- Born: Joseph Messier January 28, 1840 Montreal, Canada
- Died: February 11, 1881 (aged 41) Fort Collins, Colorado, US
- Occupations: Explorer, businessman, sheriff, Postmaster
- Known for: Father of Fort Collins, Colorado
- Spouse: Luella M. Blake
- Children: Minnie Luella Mason, Albert J. Mason, Lizzie C. Mason

= Joseph Mason (settler) =

Homesteader in Larimer County, Colorado in the 1860s

Joseph Mason (January 28, 1840 - February 1881) was an explorer, business man, law man, and early settler of the Colorado Territory. He is best known as the "Father of Fort Collins, Colorado".

Mason was an early white homesteader in Larimer County, Colorado in the 1860s. Mason settled a large tract of land along the Cache la Poudre River in present-day north Fort Collins, and he played in an instrumental role in persuading the United States Army to found Camp Collins along the river adjacent to his property in 1864. After Colorado became a territory in 1861, Mason was appointed to the first board of county commissioners.
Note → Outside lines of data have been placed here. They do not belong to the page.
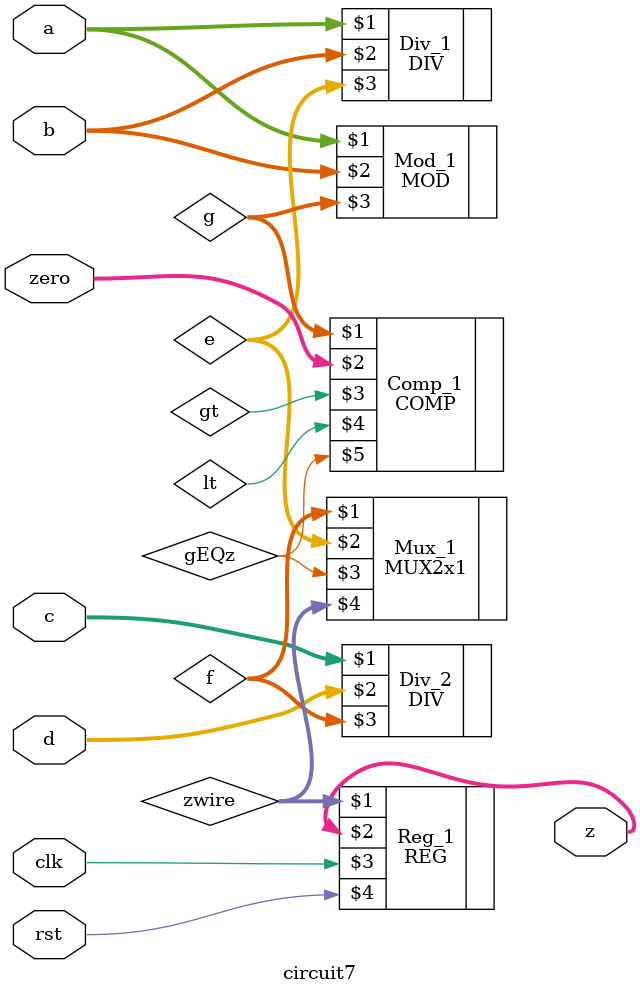
<source format=v>
`timescale 1ns / 1ps

module circuit7(a, b, c, d, zero, z, clk, rst);
    input[63:0] a, b, c, d, zero;
    input clk, rst;
    output[63:0] z;
    
    wire[63:0] e, f, g, zwire;
    wire gEQz, gt, lt;  
    
    DIV#(64) Div_1(a, b, e);    // e = a / b
    DIV#(64) Div_2(c, d, f);    // f = c / d
    MOD#(64) Mod_1(a, b, g);    // g = a % b  
    COMP#(64) Comp_1(g, zero, gt, lt, gEQz);    // gEQz = g == zero
    MUX2x1#(64) Mux_1(f, e, gEQz, zwire);       // zwire = gEQz ? e : f 
    REG#(64) Reg_1(zwire, z, clk, rst);         // z = zwire
endmodule
</source>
He became prominent in politics and business in Fort Collins after the founding of the town in 1867, and served in several official posts, including becoming Sheriff of Larimer County in 1871.

==Early life and settling in the West==

Joseph Mason was born Joseph Messier on a farm near Montreal, Canada, January 28, 1840. He was the youngest child in a family of 10 He attended school in both Montreal and Sherbrooke before immigrating to the United States at the age of 15. After moving to the New England region of the United States, he Americanized his name to Mason.

After spending a year in Mississippi, in early 1859, Mason travelled to St. Louis, Missouri and joined the Raynolds Expedition which was traveling west to explore the headwaters of the Yellowstone River, but Mason left the expedition, before it was complete, in the winter of 1859-1860 while they were wintering over in Deer Creek Station in central Wyoming. From there, Mason traveled south to Laporte, Colorado, arriving on February 10, 1860, where he found a settlement of mountaineers, trappers, and Native Americans. Mason briefly left Laporte to spend time in the mining camps, but returned to the area to settle 4 miles downstream from the town in 1862.

Upon returning to the Cache la Poudre valley, Mason purchased a 160 acre tract of land from a Native American woman who was the recent widow of a man named Gangros. The land was located on the south side of the river a little over a mile northwest of present-day Fort Collins. In 1862, the governor of the Colorado Territory, John Evans, appointed Mason to the first board of county commissioners.

==Contributions to Fort Collins==

In June 1864, a flood destroyed the nearby Army camp called Camp Collins. When Lt. James Hannah and his men were looking for safer ground on which to relocate the camp, they encountered Mason, who suggested they relocate on land near his property. He suggested that this ground would be high enough to be safe from flooding and would allow a good vantage point for spotting impending attacks from hostile Native American groups in the area.

Once the camp was moved to its new location, Mason and Major Asaph Allen built the first store, called Old Grout, in 1865. It was a two-story concrete sutler's store built on the south edge of the camp, and Mason was appointed as the sutler, or store keeper for the camp. Mason and his partner, Mr. Sherwood, also supplied horses to the army camp. When the post office was located in the sutler's store, Mason was also appointed as the first postmaster to the camp. In 1877, President Hayes reappointed Mason as
postmaster but Mason resigned the office in 1879.

In 1868, Mason was instrumental in getting the county seat of Larimer County to Fort Collins from Laporte. Once the county seat was moved to Fort Collins, the courthouse was located on the second floor of the Old Grout sutler's store building.

In 1871, Mason was elected Sheriff of Larimer County. He was reelected to the position in 1873. During his time as sheriff, Mason arrested noted criminal Happy Jack, but he subsequently escaped custody. He also arrested notorious outlaw known as "Dirty Desmond."

In 1872, Mason purchased the Lindell flour mill from Elizabeth Auntie Stone and Henry C. Peterson.

Joseph Mason donated 50 acres of land to help build Colorado State University.

Mason Street in Fort Collins is named for Joseph Mason.

==Personal life==

In 1861 in Denver, Mason took part in a duel with a Frenchman over a Native American woman. The Frenchman fainted before either party could draw their weapon, so no shots were fired. It is not known what became of the woman, but she did not end up with Mason. The woman's name was Mary Polzell

Mason married Luella M. Blake, the daughter of George G. Blake on July 3, 1870. The couple had two children who survived to adulthood, Minnie Luella Mason and Albert J. Mason, and one child, Lizzie C. Mason, that died in early infancy.

==Death==

On February 9, 1881, Mason was kicked in the head by one of his horses. Local doctors removed 62 pieces of skull fragment from the wound, but could not save him. On February 11, 1881, Mason died of his wounds. He is buried in Grand View Cemetery in Fort Collins.